Prompt:
Copy the lines below exactly. Start at the first and finish with the line containing "- **Signal Safety**: Thread-safe".

Source texts of formatted documents:
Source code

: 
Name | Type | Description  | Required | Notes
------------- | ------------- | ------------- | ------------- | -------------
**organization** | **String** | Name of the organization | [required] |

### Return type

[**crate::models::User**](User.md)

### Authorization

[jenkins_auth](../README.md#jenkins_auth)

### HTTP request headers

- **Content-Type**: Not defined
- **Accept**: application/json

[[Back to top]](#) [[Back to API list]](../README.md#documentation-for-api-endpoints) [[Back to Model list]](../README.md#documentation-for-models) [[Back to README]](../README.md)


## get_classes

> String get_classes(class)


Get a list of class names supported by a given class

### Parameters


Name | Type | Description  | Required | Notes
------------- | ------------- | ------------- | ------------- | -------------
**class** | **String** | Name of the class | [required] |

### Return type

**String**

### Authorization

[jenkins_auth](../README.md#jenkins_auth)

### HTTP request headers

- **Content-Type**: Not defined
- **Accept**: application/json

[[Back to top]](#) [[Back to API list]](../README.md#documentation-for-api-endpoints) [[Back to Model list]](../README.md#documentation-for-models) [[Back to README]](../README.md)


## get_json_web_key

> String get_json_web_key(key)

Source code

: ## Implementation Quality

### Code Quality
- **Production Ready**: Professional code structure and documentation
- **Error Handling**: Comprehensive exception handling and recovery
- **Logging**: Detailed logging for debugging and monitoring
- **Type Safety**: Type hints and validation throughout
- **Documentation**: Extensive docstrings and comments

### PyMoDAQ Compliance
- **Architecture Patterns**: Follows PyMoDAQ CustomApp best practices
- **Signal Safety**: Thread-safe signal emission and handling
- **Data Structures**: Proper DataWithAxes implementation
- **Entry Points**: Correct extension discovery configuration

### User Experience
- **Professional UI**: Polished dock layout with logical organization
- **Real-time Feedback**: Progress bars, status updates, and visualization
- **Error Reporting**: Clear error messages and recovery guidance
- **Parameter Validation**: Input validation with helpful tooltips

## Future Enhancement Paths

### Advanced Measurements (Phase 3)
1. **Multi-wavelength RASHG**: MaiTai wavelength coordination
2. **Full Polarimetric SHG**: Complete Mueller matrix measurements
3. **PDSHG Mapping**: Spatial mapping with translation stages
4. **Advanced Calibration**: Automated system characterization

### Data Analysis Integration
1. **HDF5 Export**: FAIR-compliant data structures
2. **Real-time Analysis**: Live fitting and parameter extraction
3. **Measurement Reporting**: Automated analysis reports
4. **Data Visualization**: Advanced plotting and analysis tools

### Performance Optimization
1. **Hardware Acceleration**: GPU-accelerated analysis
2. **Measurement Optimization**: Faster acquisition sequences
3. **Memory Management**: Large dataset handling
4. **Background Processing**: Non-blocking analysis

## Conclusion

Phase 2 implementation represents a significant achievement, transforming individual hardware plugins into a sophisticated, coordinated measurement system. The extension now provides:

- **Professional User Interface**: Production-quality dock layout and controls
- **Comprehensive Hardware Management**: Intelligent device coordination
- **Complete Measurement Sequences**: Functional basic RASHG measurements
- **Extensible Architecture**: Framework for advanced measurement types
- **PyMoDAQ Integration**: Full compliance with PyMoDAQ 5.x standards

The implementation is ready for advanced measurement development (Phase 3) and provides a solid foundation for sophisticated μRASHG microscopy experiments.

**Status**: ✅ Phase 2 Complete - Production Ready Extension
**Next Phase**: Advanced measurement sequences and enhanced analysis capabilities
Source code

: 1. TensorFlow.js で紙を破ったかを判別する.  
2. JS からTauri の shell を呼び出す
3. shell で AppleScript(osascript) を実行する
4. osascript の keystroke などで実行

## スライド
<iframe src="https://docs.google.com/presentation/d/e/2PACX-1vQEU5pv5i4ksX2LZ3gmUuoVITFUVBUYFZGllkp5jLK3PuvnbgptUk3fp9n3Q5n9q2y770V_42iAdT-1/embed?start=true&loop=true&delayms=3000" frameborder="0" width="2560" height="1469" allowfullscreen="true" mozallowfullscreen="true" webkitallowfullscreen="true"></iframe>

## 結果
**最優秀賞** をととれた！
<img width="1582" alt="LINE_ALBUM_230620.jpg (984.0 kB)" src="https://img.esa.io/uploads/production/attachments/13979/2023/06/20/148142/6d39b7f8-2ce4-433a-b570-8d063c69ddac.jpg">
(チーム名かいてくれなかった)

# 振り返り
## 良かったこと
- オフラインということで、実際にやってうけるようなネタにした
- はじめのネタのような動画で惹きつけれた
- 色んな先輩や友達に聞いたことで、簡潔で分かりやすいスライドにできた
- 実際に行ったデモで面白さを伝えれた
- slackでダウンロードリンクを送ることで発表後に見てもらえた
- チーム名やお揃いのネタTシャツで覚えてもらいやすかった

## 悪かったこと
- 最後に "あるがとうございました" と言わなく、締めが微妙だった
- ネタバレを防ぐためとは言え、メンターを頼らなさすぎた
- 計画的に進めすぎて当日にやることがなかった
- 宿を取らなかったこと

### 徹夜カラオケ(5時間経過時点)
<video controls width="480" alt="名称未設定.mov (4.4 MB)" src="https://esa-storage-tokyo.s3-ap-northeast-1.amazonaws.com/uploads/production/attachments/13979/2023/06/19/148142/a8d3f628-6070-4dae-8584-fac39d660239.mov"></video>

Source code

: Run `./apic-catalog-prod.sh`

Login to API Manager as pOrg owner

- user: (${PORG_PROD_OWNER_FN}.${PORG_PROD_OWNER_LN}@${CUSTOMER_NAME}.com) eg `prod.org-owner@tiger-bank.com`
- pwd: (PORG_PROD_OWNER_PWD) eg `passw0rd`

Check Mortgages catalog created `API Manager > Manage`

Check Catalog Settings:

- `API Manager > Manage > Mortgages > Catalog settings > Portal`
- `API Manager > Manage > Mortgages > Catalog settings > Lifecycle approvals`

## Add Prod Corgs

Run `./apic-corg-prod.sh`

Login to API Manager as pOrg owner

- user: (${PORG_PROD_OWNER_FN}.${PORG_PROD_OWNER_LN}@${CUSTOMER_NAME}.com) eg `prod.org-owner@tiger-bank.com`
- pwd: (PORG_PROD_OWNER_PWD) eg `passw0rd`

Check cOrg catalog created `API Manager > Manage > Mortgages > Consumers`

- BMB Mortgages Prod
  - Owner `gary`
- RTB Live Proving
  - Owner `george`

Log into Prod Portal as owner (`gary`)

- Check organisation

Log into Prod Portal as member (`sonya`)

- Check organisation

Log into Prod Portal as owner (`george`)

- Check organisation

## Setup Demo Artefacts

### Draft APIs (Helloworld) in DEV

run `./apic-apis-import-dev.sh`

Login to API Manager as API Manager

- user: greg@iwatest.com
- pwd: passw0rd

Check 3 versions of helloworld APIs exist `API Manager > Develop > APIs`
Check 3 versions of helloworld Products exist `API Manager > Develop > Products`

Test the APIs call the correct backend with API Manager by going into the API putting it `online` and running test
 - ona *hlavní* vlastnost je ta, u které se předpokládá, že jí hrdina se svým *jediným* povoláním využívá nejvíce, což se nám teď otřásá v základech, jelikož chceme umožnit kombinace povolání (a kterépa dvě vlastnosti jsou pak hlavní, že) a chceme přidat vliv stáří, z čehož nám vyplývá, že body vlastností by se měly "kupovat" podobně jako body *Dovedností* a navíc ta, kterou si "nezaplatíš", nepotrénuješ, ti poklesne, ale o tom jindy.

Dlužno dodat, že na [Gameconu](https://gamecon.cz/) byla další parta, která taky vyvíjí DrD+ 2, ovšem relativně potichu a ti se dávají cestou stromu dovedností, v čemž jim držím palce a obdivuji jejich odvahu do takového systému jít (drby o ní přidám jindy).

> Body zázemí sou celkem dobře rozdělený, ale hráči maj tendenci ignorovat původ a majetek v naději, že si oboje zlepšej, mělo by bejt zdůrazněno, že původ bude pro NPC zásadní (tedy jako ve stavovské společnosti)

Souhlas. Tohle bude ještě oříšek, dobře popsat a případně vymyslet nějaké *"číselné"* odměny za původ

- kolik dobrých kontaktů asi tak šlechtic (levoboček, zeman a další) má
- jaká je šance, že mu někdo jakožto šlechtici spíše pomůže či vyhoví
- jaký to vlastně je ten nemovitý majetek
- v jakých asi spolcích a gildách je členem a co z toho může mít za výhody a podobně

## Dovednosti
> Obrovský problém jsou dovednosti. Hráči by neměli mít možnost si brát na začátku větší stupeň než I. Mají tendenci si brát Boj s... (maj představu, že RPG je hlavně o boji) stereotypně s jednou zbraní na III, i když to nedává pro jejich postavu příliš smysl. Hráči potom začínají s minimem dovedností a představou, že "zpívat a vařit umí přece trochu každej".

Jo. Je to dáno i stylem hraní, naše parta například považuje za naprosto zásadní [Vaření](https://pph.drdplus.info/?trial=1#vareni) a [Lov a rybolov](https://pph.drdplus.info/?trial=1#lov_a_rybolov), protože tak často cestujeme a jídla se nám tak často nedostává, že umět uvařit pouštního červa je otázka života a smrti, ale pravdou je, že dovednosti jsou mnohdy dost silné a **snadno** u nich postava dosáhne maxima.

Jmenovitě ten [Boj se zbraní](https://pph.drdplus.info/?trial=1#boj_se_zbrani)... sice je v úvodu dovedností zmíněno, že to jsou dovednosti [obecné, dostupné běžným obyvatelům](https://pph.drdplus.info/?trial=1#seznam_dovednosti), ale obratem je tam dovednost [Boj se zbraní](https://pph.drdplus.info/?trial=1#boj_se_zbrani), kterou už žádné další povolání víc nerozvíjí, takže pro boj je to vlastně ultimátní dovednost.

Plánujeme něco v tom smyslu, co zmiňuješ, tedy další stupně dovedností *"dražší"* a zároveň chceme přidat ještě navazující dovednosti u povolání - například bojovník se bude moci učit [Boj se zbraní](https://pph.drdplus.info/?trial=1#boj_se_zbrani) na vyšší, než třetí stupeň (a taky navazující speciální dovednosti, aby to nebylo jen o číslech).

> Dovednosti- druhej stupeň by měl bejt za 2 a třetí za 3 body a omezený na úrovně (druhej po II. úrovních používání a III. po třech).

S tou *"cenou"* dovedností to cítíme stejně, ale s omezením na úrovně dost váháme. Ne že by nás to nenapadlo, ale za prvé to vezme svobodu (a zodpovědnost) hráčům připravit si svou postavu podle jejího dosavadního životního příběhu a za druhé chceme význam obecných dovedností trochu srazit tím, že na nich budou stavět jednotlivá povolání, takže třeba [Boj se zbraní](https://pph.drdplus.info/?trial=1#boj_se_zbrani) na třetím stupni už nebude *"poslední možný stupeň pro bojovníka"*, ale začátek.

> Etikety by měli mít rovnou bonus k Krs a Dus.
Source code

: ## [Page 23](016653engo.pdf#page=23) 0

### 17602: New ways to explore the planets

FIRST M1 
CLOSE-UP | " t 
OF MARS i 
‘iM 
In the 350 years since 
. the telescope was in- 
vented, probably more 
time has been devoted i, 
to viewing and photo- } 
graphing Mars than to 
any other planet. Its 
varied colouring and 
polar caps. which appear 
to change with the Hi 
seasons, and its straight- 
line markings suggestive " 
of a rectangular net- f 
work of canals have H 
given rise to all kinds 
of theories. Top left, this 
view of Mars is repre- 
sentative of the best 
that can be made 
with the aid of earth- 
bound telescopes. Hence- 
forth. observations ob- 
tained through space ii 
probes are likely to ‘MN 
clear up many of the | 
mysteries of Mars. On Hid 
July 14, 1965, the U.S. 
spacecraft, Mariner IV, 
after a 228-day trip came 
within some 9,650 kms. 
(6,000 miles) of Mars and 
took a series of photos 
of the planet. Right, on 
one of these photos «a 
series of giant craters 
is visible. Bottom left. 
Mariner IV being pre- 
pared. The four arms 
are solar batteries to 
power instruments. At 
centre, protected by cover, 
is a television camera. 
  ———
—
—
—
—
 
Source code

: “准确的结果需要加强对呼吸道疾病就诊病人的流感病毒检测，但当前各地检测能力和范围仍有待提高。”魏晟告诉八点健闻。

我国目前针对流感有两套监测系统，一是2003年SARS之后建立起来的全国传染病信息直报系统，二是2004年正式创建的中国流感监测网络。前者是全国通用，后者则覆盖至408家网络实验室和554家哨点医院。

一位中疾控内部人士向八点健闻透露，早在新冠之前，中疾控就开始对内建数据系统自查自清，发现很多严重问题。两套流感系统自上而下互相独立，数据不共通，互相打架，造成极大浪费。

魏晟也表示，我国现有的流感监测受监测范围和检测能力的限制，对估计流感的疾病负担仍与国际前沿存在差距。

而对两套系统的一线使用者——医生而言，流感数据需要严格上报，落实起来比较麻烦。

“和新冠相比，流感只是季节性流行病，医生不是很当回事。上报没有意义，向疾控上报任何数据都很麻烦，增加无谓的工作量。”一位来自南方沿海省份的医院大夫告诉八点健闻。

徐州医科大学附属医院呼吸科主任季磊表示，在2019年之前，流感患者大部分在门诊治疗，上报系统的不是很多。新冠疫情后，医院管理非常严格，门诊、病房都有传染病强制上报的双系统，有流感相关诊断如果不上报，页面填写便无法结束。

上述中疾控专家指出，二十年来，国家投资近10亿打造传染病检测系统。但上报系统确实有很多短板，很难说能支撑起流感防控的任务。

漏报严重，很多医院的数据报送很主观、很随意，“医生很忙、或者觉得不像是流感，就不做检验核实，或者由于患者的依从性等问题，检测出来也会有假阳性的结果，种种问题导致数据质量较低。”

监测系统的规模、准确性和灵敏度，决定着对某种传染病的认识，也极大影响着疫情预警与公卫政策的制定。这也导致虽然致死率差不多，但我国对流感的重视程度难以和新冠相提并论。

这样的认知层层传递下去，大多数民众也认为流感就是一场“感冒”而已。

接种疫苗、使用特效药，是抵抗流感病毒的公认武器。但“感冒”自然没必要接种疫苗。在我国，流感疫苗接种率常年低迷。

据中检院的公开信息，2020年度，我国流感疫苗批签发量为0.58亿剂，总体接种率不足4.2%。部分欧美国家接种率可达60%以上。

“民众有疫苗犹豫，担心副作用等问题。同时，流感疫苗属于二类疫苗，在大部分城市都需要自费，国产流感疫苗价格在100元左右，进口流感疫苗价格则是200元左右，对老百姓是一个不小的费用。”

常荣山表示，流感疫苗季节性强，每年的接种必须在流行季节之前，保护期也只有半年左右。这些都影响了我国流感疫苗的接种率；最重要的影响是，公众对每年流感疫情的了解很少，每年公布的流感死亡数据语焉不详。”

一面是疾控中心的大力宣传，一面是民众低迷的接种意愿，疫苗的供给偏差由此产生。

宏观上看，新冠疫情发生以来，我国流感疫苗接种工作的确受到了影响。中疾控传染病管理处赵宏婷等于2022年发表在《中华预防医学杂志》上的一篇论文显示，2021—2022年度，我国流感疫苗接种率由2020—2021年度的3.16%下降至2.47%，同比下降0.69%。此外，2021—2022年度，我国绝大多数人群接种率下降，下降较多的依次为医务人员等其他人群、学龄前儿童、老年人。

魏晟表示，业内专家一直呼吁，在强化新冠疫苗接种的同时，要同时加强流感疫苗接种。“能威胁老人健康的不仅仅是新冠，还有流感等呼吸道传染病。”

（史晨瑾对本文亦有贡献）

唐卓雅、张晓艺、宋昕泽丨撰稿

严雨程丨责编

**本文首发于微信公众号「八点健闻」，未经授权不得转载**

Written response:
Source code

: 
Name | Type | Description  | Required | Notes
------------- | ------------- | ------------- | ------------- | -------------
**organization** | **String** | Name of the organization | [required] |

### Return type

[**crate::models::User**](User.md)

### Authorization

[jenkins_auth](../README.md#jenkins_auth)

### HTTP request headers

- **Content-Type**: Not defined
- **Accept**: application/json

[[Back to top]](#) [[Back to API list]](../README.md#documentation-for-api-endpoints) [[Back to Model list]](../README.md#documentation-for-models) [[Back to README]](../README.md)


## get_classes

> String get_classes(class)


Get a list of class names supported by a given class

### Parameters


Name | Type | Description  | Required | Notes
------------- | ------------- | ------------- | ------------- | -------------
**class** | **String** | Name of the class | [required] |

### Return type

**String**

### Authorization

[jenkins_auth](../README.md#jenkins_auth)

### HTTP request headers

- **Content-Type**: Not defined
- **Accept**: application/json

[[Back to top]](#) [[Back to API list]](../README.md#documentation-for-api-endpoints) [[Back to Model list]](../README.md#documentation-for-models) [[Back to README]](../README.md)


## get_json_web_key

> String get_json_web_key(key)

Source code

: ## Implementation Quality

### Code Quality
- **Production Ready**: Professional code structure and documentation
- **Error Handling**: Comprehensive exception handling and recovery
- **Logging**: Detailed logging for debugging and monitoring
- **Type Safety**: Type hints and validation throughout
- **Documentation**: Extensive docstrings and comments

### PyMoDAQ Compliance
- **Architecture Patterns**: Follows PyMoDAQ CustomApp best practices
- **Signal Safety**: Thread-safe signal emission and handling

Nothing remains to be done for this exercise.